A.I.-powered chatbots have become one of the most popular products of the recent artificial-intelligence boom. The release this year of open-source large language models (L.L.M.), made freely available online, has prompted a wave of products that are frighteningly good at appearing sentient. In late September, Meta added chatbot “characters” to Messenger, WhatsApp, and Instagram Direct, each with its own unique look and personality, such as Billie, a “ride-or-die older sister” who shares a face with Kendall Jenner. Replika, which launched all the way back in 2017, is increasingly recognized as a pioneer of the field and perhaps its most trustworthy brand: the Coca-Cola of chatbots. Now, with A.I. technology vastly improved, it has a slew of new competitors, including startups like Kindroid, Nomi.ai, and Character.AI. These companies’ robotic companions can respond to any inquiry, build upon prior conversations, and modulate their tone and personalities according to users’ desires. Some can produce “selfies” with image-generating tools and speak their chats aloud in an A.I.-generated voice. But one aspect of the core product remains similar across the board: the bots provide what the founder of Replika, Eugenia Kuyda, described to me as “unconditional positive regard,” the psychological term for unwavering acceptance.
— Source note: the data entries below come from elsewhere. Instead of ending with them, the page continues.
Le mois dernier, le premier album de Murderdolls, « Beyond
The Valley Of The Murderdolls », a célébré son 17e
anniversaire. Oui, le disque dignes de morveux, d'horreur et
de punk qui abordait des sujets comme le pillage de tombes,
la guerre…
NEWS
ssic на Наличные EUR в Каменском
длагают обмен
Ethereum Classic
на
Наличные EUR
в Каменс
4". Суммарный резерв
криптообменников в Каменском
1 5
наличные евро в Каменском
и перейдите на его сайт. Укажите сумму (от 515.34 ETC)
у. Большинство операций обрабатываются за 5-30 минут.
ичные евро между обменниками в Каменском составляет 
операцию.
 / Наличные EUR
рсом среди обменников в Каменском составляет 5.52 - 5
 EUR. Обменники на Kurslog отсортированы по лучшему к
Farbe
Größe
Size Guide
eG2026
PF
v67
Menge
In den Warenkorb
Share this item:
Replika has millions of active users, according to Kuyda, and Messenger’s chatbots alone reach a U.S. audience of more than a hundred million. Yet the field is unregulated and untested. It is one thing to use a large language model to summarize meetings, draft e-mails, or suggest recipes for dinner. It is another to forge a semblance of a personal relationship with one. Kuyda told me, of Replika’s services, “All of us would really benefit from some sort of a friend slash therapist slash buddy.” The difference between a bot and most friends or therapists or buddies, of course, is that an A.I. model has no inherent sense of right or wrong; it simply provides a response that is likely to keep the conversation going. Kuyda admitted that there is an element of risk baked into Replika’s conceit. “People can make A.I. say anything, really,” she said. “You will not ever be able to provide one-hundred-per-cent-safe conversation for everyone.”
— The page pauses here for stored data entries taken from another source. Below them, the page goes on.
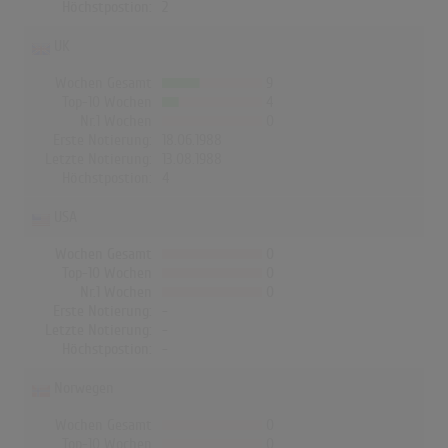
Höchstpostion:
2
UK
Wochen Gesamt
9
Top-10 Wochen
4
Nr.1 Wochen
0
Erste Notierung:
18.06.1988
Letzte Notierung:
13.08.1988
Höchstpostion:
4
USA
Wochen Gesamt
0
Top-10 Wochen
0
Nr.1 Wochen
0
Erste Notierung:
-
Letzte Notierung:
-
Höchstpostion:
-
Norwegen
Wochen Gesamt
0
Top-10 Wochen
0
On its Web site, Replika bills its bots as “the AI companion who cares,” and who is “always on your side.” A new user names his chatbot and chooses its gender, skin color, and haircut. Then the computer-rendered figure appears onscreen, inhabiting a minimalist room outfitted with a fiddle-leaf fig tree. Soothing ambient music plays in the background. Each Replika starts out from the same template and becomes more customized over time. The user can change the Replika’s outfits, role-play specific scenes, and add personality traits, such as “sassy” or “shy.” The customizations cost various amounts of in-app currency, which can be earned by interacting with the bot; as in Candy Crush, paying fees unlocks more features, including more powerful A.I. Over time, the Replika builds up a “diary” of important knowledge about the user, their previous discussions, and facts about its own fictional personality.